O novo D&D tem menos livros e suplementos que as edições anteriores, e eles são mais claramente direcionados quando são para jogadores ou para Mestres. Além disso, a Devir tem conseguido um preço bem em conta e lançado os livros com uma boa regularidade. Então, não tenham tanto receio do investimento que terão de fazer.

O D&D 4ª Edição veio para ficar. Sua aceitação cresce a cada dia e isso não é por acaso e não é apenas pela força da marca Dungeons & Dragons. Mas muitos jogadores de RPG são tradicionalistas e resistentes a mudanças. Foi o que aconteceu, quando a 3ª Edição veio substituir o velho AD&D. Sem falar nos “fanboys” e naqueles que se julgam avatares de um suposto roleplaying superior.

No final das contas, a escolha é de cada um. Esta resenha é apenas uma referência para ajudar vocês a fazerem suas próprias escolhas tendo informações confiáveis e uma avaliação honesta do novo produto.

Notas (de 1 a 6)
Layout/Arte:
5
Texto: 6
Conteúdo: 6
Notal Final: 6

Por Marcelo Telles
Publicado originalmente no antigo portal em 28/09/2009  (2671 leituras)

***

Share This Post
5 Comments
  1. Eu jogaria e mestraria o 4º edição sem o menor problema. Eu não o jogo por uma simples questão de ordem prática: investimento anterior em todos os materiais de 3º edição em português, e o fato de já ter criado um formato D20 3.x para o Tagmar, meu cenário predileto junto com o Desafio dos Bandeirantes.

    Mas para quem nunca investiu na compra de material do 3º edição, acho comprar a 4º uma boa pedida. Concordo com a resenha acima.

  2. Excelente resenha!
    Concordo com tudo que foi dito e acrescento o fato do Livro do Mestre (sei que não é o assunto da resenha) ser o mais primoroso de todas as edições do D&D, abstraindo vários assuntos dos livros anteriores que eram de conhecimento geral do grupo e não só do mestre.

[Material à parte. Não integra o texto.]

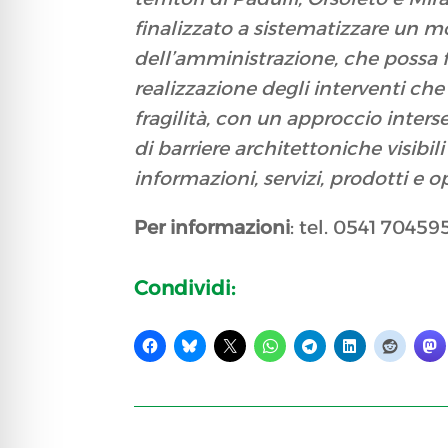
finalizzato a sistematizzare un mo
dell’amministrazione, che possa f
realizzazione degli interventi ch
fragilità, con un approccio interse
di barriere architettoniche visibi
informazioni, servizi, prodotti e 
Per informazioni
: tel. 0541 704595
Condividi: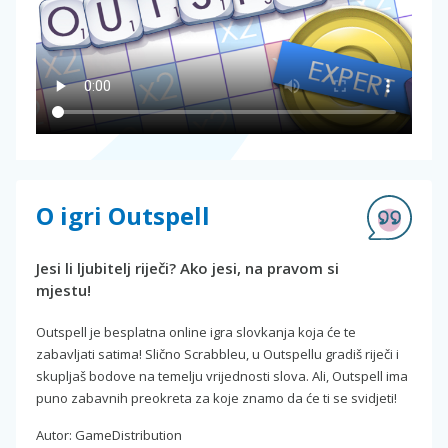
O igri Outspell
Jesi li ljubitelj riječi? Ako jesi, na pravom si
mjestu!
Outspell je besplatna online igra slovkanja koja će te
zabavljati satima! Slično Scrabbleu, u Outspellu gradiš riječi i
skupljaš bodove na temelju vrijednosti slova. Ali, Outspell ima
puno zabavnih preokreta za koje znamo da će ti se svidjeti!
Autor: GameDistribution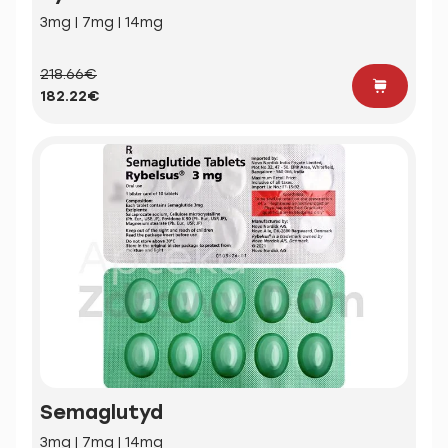
3mg | 7mg | 14mg
218.66€
182.22€
Semaglutyd
3mg | 7mg | 14mg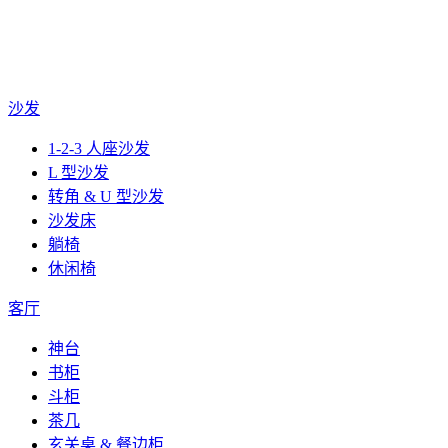
沙发
1-2-3 人座沙发
L 型沙发
转角 & U 型沙发
沙发床
躺椅
休闲椅
客厅
神台
书柜
斗柜
茶几
玄关桌 & 餐边柜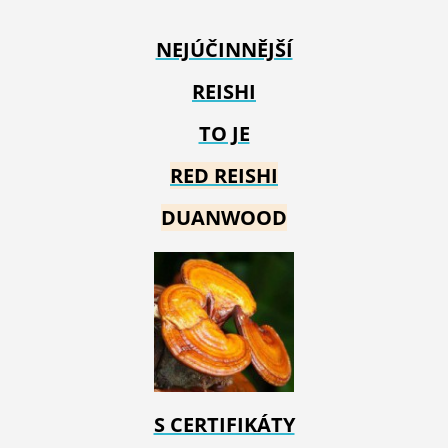
NEJÚČINNĚJŠÍ
REISHI
TO JE
RED REIS
HI
DUANWOOD
S CERTIFIKÁTY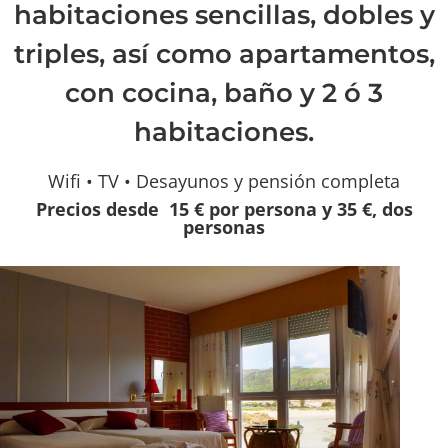
habitaciones sencillas, dobles y
triples, así como apartamentos,
con cocina, baño y 2 ó 3
habitaciones.
Wifi •
TV •
Desayunos y pensión completa
Precios desde 15 € por persona y 35 €, dos
personas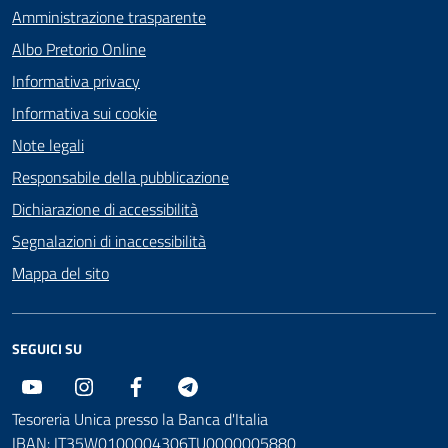
Amministrazione trasparente
Albo Pretorio Online
Informativa privacy
Informativa sui cookie
Note legali
Responsabile della pubblicazione
Dichiarazione di accessibilità
Segnalazioni di inaccessibilità
Mappa del sito
SEGUICI SU
Youtube
Instagram
Facebook
Telegram
Tesoreria Unica presso la Banca d'Italia
IBAN: IT35W0100004306TU0000005880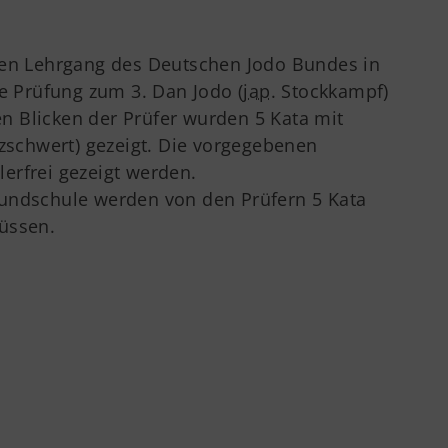
den Lehrgang des Deutschen Jodo Bundes in
ie Prüfung zum 3. Dan Jodo (
jap
. Stockkampf)
 Blicken der Prüfer wurden 5 Kata mit
lzschwert) gezeigt. Die vorgegebenen
erfrei gezeigt werden.
undschule werden von den Prüfern 5 Kata
üssen.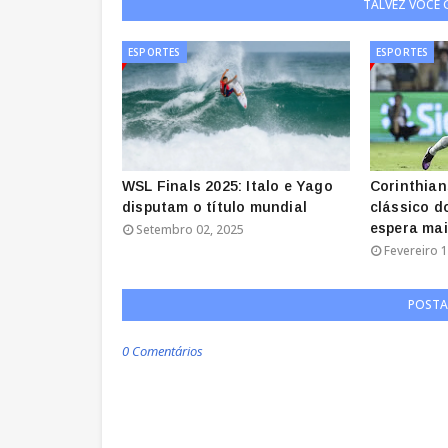
TALVEZ VOCÊ
ESPORTES
ESPORTES
WSL Finals 2025: Italo e Yago
Corinthian
disputam o título mundial
clássico d
espera ma
Setembro 02, 2025
Fevereiro 1
POSTA
0 Comentários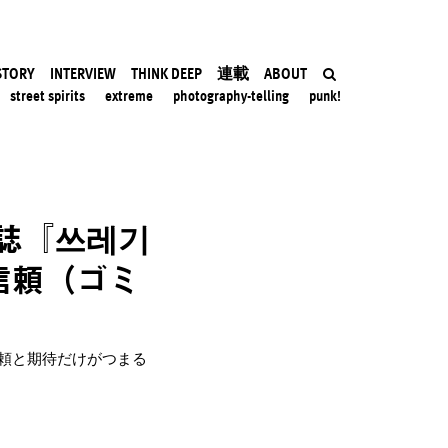
STORY
INTERVIEW
THINK DEEP
連載
ABOUT
street spirits
extreme
photography-telling
punk!
誌『쓰레기
信頼（ゴミ
頼と期待だけがつまる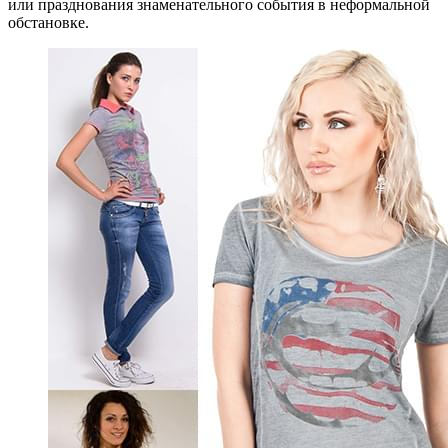
или празднования знаменательного события в неформальной
обстановке.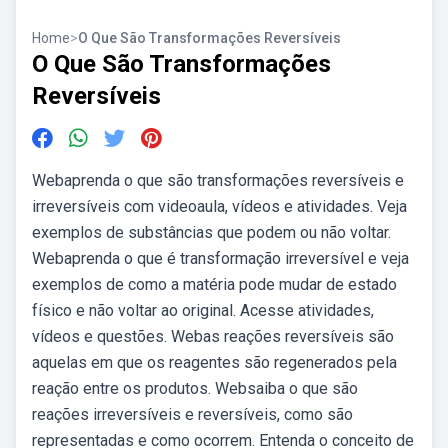
Home
>
O Que São Transformações Reversíveis
O Que São Transformações
Reversíveis
Webaprenda o que são transformações reversíveis e
irreversíveis com videoaula, vídeos e atividades. Veja
exemplos de substâncias que podem ou não voltar.
Webaprenda o que é transformação irreversível e veja
exemplos de como a matéria pode mudar de estado
físico e não voltar ao original. Acesse atividades,
vídeos e questões. Webas reações reversíveis são
aquelas em que os reagentes são regenerados pela
reação entre os produtos. Websaiba o que são
reações irreversíveis e reversíveis, como são
representadas e como ocorrem. Entenda o conceito de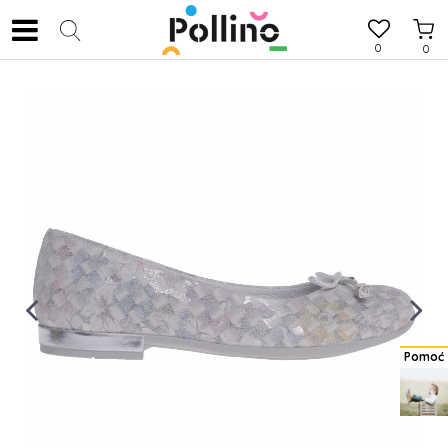
0
0
Pomoć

    Tenho enfrentado uma guerra dentro do meu grupo com alguns jogadores tradicionalistas e que, na minha opinião, estão com PRÉ-conceito com o novo sistema. Estou tentando mediar isso e acho que essa resenha vai me ajudar.
    Parabéns!

  3. Era o tipo de resenha que eu queria ler. Valeu!

  4. Bela resenha legal Telles, apesar de que eu ainda prefira a 3.X hahaha.. Comprei o três básicos no lançamento em inglês e n~]ao acho superior tecnicamente de uma maneira geral, mas sim diferente. Claro que ele é mais funcional em vários pontos (como o agarrar mesmo), Mas eu ainda me divirto mais com o 3.x. Não é por ser purista ou tradicionalista (se fosse assim não tinha nem saído do D&D), mas pelo simples fato de que gosto mais do outro mesmo. No caso eu “migrei para o Pathfinder”, que mudou certas coisas que me incomodavam e acrescentou coisas que eu curti bastante. Mas sou a favor da diversidade, apesar de não enxergar essa superioriade técnica do 4th que muitas pessoas defendem.

    Agora esse trecho:

    “Além disso, alguns termos podem realmente soar um tanto “estranhos” no nosso idioma. Por exemplo, um ladino usar sua ação de movimento para fazer uma acrobacia deslumbrante , para em seguida realizar o ataque recuo da cobra e depois receber o benefício da tocha da cura do clérigo, talvez vá causar risadas em algumas mesas. Sem preconceito, é claro. Mas por melhor que seja o tradutor, sempre haverá um limite para o que ele pode fazer. E nós somos brasileiros, e fazer piada de tudo é parte inerente de nossa natureza. Então, vamos dar um desconto para as escolhas dos termos feitas pela Devir.”

    Me fez passar mal de rir hahahahahaa….Lembrei das várias conversas qeu tinhamos eu, vc, Luciano e Victor no encontros do BOBs sobre bizarrices de tradução

  5. Só achei um exagero falar que 3.X já tinha dado o que tinha de dar, afinal o pathfinder é bem 3.x e ta vendendo o mesmo tanto (até mais) que a 4ª.